Découragée non, déçue oui. Nous avons déjà perdu un appel d’offres parce que nous sommes deux femmes à la tête de l’agence. Cela ne nous a pas été dit de cette manière, mais nos interlocuteurs pensaient que, comme nous sommes des femmes, nous n’étions pas d’assez grosses joueuses, et donc que nous ne pouvions pas assez bien comprendre leur jeu.
Justement, que dire de la place des gameuses dans les jeux vidéo ?
L’expérience n’est pas la même s’il s’agit d’un jeu solo ou d’un jeu en ligne, et sur un jeu compétitif c’est encore différent. Dans certains d’entre eux, par exemple League of Legends on sait d’expérience qu’il y a beaucoup de sexisme, de misogynie, de harcèlement. C’est un fait. Pour autant, ce n’est pas une fatalité, les éditeurs s’emparent de plus en plus du sujet (ndlr : Riot Games, l’éditeur de League of Legends, a notamment pris des mesures en ce sens). Ils essaient de trouver des solutions, mettent en place des serveurs sécurisés pour certaines catégories de personnes qui pourraient se sentir oppressées ailleurs. Tout ce qui est automatisé n’est pas encore efficace : les systèmes de report ne sont pas encore suffisants. Les personnes nocives peuvent revenir avec des comptes différents à chaque fois.
Comment expliquer cette situation ?
Des études ont montré que le système des réseaux sociaux nous enferme dans un cercle où nous avons l’impression que tout notre entourage partage les mêmes opinions que nous. C’est l’effet des algorithmes, qui repèrent nos orientations et nos idées et vont mettre en avant les publications qui sont en cohérence avec ce que nous pensons. Nous avons souvent l’impression que tout le monde pense comme nous, et que nous pouvons nous permettre de tenir des propos misogynes. Mais les personnes victimes laissent de moins en moins passer ces actes, ce qui participe à une prise de conscience et à une éducation générale. On a quand même envie de croire qu’il y a moins de tolérance vis-à-vis de ces agissements.
Comment est née l’association Women in Games ?

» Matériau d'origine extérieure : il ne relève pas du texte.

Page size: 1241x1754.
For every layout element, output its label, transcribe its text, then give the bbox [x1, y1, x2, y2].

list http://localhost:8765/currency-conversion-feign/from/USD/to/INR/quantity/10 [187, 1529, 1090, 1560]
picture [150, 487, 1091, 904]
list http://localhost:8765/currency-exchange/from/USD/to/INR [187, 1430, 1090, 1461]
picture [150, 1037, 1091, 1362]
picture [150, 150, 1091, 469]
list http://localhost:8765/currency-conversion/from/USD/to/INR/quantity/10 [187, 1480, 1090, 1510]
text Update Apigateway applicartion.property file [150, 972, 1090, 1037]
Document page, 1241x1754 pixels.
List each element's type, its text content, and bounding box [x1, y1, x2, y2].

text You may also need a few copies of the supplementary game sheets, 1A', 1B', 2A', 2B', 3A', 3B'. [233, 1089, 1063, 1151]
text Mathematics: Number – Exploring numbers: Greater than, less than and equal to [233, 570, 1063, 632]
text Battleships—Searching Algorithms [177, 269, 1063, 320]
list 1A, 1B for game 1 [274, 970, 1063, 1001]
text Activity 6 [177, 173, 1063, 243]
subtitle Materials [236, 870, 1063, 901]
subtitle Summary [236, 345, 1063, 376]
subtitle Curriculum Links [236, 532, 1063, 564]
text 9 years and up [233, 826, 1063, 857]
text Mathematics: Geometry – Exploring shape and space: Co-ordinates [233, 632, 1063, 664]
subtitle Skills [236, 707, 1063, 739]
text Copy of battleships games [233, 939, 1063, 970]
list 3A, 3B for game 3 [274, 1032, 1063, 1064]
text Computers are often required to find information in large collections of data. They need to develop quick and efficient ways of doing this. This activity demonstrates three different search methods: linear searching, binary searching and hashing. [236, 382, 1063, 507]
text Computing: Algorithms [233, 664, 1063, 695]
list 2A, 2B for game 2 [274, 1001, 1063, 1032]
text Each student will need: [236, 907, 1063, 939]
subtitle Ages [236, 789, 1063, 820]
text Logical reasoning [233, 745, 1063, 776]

Women in Games a été créée en 2017 par Audrey Leprince, directrice du studio The Game Bakers, et Julie Chalmette, directrice générale France de Bethesda, un éditeur de jeux vidéo, et présidente du Syndicat des éditeurs de logiciels de loisirs (SELL). Toutes les deux avaient l’intuition qu’il y avait moins de femmes que d’hommes dans l’industrie de façon générale. Je parle d’intuition car il n’existait pas encore de chiffres à ce moment-là. Elles ont voulu créer Women in Games pour développer la mixité et la diversité au sens large dans les entreprises de jeux vidéo en France. Cela passe par différentes actions. Un système d’entraide et de networking pour les femmes qui sont dans l’industrie ou qui aimeraient la rejoindre a été lancé. C’était une manière de sensibiliser les différents acteurs à l’intérêt de la mixité. Tout comme l’accompagnement des jeunes filles sur la connaissance des métiers du jeu vidéo. Le but est de promouvoir des modèles féminins, des femmes qui ont déjà de beaux postes, des parcours extraordinaires et donc de les faire connaître auprès des plus jeunes qui pourraient davantage s’y identifier. L’association compte actuellement 2500 membres.
La réalisation récente du webdocumentaire Légend(e)s, au cœur de Women in Games France s’inscrit-elle dans la même logique ?
Oui, car l’association est aussi un incubateur. Nous avons trois équipes de femmes que nous accompagnons dans leur professionnalisation sur la scène esport. Elles sont coachées, mentalement, en jeux, elles font des Boot Camp, elles sont formées et accompagnées sur la prise de parole, la confiance en soi etc. Master Card et Société Générale en sont partenaires. Ils ont souhaité créer et développer ce documentaire. Ce film est à la fois une manière de montrer qu’il est possible d’y arriver, de mettre en avant les solutions et les dispositifs que l’on propose chez WiG, mais également de révéler les freins qui persistent. Cet incubateur a des effets très concrets puisque certaines de nos joueuses volent maintenant de leurs propres ailes.
Légend(e)s, au cœur de Women in Games France est disponible sur Youtube.